6. Current plan and accessibility rules

Models now have more than visibility rules. They also carry access-level constraints.

In the current code:

  • A model can declare required_plan_level
  • Updating default models performs an access check before saving
  • If the user’s current plan does not satisfy that requirement, the model can appear in lists but still be disabled for actual selection or use

That means:

  • You can browse public models from the model community
  • But default selection and real runtime usage still depend on current plan access

7. Official hosted models

The codebase now explicitly supports the concept of official hosted models.

Important implications:

  • A model can be marked with is_official_hosted
  • Official hosted models can carry a compute_point_multiplier
  • In official deployments, the system seeds a built-in Revornix-operated model provider

The current seeded official provider is:

  • Revornix

The current seeded official model entry is:

  • gpt-5.4

But this should be read as the current default seeded model entry in the repository, not as a promise that all platform traffic is permanently hard-routed to one single upstream model.

8. Model community and forks

The model community is still part of the product:

  • You can publish your own model provider
  • Other users can discover public model providers
  • To actually use someone else’s provider in your own settings, you still need to fork it first

Forking makes that provider part of your own available resource set.
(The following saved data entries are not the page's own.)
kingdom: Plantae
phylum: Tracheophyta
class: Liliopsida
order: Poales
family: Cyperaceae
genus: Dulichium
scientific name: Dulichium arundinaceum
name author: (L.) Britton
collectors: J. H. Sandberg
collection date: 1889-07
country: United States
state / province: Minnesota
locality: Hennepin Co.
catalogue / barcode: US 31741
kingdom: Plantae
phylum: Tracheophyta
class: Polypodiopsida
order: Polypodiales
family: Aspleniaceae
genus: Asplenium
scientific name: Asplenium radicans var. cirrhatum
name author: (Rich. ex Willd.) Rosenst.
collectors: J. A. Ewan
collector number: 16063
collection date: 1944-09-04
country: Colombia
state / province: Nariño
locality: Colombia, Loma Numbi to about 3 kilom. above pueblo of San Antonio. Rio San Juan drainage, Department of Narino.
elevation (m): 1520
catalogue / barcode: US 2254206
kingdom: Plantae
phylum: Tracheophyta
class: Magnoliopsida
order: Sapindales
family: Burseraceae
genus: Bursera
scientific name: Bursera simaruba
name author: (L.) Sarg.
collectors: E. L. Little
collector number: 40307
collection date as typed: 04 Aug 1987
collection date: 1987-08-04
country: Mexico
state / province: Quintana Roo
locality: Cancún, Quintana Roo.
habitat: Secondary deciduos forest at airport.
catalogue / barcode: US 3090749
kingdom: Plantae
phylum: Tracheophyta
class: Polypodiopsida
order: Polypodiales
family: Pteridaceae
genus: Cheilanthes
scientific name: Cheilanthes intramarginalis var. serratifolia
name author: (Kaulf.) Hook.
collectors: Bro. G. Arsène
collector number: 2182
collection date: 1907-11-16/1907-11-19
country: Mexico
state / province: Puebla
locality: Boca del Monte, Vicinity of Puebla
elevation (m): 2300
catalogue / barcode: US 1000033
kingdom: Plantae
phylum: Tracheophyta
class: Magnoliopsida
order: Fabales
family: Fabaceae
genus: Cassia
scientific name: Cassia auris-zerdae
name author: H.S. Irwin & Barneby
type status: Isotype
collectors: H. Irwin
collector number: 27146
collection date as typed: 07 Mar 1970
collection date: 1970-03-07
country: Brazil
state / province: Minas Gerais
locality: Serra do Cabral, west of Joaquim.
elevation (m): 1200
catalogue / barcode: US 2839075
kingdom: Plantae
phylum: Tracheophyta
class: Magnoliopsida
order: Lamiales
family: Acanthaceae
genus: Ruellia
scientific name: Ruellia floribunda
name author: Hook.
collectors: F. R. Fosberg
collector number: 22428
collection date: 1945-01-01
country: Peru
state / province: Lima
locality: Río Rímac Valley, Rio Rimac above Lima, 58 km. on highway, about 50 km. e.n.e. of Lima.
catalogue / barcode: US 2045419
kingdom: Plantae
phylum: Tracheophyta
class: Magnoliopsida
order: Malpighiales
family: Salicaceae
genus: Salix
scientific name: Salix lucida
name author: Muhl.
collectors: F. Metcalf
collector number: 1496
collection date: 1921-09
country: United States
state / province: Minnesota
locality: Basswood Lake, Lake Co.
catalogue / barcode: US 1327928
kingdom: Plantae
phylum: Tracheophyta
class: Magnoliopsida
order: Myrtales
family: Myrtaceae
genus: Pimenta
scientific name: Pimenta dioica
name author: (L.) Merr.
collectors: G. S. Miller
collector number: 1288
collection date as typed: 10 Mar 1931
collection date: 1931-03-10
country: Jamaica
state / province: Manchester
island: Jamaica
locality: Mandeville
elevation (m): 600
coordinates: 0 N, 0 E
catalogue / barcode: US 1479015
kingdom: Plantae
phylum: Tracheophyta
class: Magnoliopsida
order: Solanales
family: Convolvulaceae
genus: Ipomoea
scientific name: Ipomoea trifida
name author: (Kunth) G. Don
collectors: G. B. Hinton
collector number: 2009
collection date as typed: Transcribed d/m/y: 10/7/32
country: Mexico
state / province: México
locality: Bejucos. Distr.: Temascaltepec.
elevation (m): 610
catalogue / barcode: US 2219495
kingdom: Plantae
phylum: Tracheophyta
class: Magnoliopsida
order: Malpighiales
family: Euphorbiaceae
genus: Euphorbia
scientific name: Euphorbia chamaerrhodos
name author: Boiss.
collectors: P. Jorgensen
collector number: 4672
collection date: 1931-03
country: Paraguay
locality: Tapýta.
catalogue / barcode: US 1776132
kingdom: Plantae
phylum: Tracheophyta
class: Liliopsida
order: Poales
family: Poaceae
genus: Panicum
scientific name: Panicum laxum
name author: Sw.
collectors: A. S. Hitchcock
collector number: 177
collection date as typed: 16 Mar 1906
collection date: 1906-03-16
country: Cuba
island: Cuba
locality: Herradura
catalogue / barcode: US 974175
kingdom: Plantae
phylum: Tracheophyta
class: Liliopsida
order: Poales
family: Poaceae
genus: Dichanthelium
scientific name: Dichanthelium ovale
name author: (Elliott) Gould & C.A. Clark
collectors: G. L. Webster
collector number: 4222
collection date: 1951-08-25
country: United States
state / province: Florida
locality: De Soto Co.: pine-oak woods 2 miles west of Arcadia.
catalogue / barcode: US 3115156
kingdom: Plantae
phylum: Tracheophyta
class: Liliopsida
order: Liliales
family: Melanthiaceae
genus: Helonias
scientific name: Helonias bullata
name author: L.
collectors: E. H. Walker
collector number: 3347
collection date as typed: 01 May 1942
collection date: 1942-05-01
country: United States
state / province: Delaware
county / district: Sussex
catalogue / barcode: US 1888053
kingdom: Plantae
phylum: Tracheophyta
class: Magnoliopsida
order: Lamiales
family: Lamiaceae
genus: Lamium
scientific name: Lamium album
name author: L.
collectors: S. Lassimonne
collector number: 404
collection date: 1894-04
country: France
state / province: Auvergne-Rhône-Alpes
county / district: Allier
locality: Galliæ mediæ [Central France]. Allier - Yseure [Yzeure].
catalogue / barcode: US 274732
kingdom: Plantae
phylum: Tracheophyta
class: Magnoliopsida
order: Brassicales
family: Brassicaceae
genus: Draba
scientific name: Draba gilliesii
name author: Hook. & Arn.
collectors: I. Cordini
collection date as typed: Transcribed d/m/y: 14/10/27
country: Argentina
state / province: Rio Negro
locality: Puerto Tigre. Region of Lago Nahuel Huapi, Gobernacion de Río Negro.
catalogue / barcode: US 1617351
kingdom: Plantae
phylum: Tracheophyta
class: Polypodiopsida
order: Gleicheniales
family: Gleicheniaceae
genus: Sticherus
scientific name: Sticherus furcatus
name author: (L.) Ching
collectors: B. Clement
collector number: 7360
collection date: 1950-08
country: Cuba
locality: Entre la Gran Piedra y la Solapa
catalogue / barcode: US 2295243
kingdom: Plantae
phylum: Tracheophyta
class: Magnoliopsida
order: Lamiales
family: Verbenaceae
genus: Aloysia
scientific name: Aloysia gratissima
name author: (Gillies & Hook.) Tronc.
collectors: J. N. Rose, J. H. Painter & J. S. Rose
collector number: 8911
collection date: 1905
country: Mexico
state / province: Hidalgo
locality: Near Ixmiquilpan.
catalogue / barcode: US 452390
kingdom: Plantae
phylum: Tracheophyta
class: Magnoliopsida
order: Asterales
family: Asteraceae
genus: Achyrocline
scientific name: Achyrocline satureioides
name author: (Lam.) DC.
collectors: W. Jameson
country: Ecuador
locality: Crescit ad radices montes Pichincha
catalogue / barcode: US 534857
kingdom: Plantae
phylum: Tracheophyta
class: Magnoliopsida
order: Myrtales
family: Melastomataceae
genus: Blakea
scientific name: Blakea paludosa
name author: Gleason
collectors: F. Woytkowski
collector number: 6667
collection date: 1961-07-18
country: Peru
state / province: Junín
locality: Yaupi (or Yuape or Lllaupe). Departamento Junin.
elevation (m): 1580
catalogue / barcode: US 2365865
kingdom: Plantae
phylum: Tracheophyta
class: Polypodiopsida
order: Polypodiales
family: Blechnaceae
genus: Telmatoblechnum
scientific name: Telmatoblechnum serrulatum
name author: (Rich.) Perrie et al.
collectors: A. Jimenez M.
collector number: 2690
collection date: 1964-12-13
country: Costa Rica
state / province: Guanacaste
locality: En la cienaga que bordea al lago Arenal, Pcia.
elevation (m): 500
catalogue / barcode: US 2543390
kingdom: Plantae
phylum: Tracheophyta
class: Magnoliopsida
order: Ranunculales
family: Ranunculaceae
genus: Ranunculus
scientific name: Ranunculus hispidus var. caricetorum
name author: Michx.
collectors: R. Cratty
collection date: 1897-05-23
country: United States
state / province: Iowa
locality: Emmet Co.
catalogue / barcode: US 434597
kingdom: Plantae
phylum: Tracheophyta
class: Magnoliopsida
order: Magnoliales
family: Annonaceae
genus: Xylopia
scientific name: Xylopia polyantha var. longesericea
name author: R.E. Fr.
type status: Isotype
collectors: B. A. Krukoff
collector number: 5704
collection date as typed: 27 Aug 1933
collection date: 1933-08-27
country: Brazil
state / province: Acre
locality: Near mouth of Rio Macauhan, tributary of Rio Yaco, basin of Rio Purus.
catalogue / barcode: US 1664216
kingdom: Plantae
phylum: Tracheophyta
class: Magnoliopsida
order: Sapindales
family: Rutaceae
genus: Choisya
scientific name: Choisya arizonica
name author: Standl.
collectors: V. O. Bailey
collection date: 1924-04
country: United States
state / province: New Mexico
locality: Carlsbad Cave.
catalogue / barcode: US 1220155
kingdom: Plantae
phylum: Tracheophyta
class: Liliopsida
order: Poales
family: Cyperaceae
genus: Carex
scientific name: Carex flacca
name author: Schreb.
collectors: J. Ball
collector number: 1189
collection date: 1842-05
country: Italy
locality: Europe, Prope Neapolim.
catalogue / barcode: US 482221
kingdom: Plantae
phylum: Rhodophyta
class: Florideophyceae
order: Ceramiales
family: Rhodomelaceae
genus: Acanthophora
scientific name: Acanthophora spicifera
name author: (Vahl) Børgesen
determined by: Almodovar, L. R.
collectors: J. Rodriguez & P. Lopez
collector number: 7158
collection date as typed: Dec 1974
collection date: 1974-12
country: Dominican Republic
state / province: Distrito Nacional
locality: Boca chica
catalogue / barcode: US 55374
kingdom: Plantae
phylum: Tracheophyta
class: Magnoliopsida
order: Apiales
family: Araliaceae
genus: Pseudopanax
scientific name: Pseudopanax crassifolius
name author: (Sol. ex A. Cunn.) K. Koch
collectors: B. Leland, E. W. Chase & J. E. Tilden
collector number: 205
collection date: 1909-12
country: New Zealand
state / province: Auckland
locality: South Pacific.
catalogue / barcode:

Without that step, the default model selectors will not treat it as one of your own usable resources.

9. Boundary between models and engines

In the current product, models and engines should not be treated as the same thing:

  • Models are mainly about LLM, reasoning, reading, and chat
  • Engines are mainly about specialized capabilities such as website parsing, file parsing, podcast synthesis, transcription, and image generation

For many product features, you now need both a default model and one or more default engines instead of only configuring one side.